# [Problem statement]
If a line in the data below holds the word "COMTO", copy it.

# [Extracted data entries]
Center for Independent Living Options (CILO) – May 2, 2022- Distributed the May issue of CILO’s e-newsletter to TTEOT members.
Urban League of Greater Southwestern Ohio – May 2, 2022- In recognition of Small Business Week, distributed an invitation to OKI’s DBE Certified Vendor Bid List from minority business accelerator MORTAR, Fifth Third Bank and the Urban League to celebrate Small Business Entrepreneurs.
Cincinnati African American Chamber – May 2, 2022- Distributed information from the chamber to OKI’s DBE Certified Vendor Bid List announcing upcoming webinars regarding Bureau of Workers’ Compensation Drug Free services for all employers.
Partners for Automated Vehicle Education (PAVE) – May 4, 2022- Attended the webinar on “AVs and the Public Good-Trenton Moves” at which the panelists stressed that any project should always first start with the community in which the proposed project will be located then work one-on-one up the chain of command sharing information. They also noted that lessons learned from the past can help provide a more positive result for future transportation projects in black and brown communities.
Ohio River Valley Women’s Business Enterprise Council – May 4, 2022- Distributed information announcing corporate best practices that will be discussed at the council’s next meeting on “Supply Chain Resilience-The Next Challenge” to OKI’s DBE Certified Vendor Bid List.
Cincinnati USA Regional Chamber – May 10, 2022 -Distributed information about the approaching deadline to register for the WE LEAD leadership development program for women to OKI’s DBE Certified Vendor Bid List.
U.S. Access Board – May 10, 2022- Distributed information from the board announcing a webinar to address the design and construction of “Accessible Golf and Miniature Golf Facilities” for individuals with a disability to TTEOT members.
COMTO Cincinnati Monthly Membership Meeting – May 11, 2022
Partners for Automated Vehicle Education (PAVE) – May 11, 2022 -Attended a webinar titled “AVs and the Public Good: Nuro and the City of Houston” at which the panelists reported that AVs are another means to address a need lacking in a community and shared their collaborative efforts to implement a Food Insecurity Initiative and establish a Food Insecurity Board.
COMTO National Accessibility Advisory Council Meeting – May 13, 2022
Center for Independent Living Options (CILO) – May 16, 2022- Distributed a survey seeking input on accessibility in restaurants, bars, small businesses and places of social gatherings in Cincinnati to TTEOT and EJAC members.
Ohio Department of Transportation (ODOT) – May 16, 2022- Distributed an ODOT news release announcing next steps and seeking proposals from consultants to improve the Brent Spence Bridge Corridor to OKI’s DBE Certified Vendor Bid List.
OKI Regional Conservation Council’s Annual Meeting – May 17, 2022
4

# [Answer space]
COMTO Cincinnati Monthly Membership Meeting – May 11, 2022
COMTO National Accessibility Advisory Council Meeting – May 13, 2022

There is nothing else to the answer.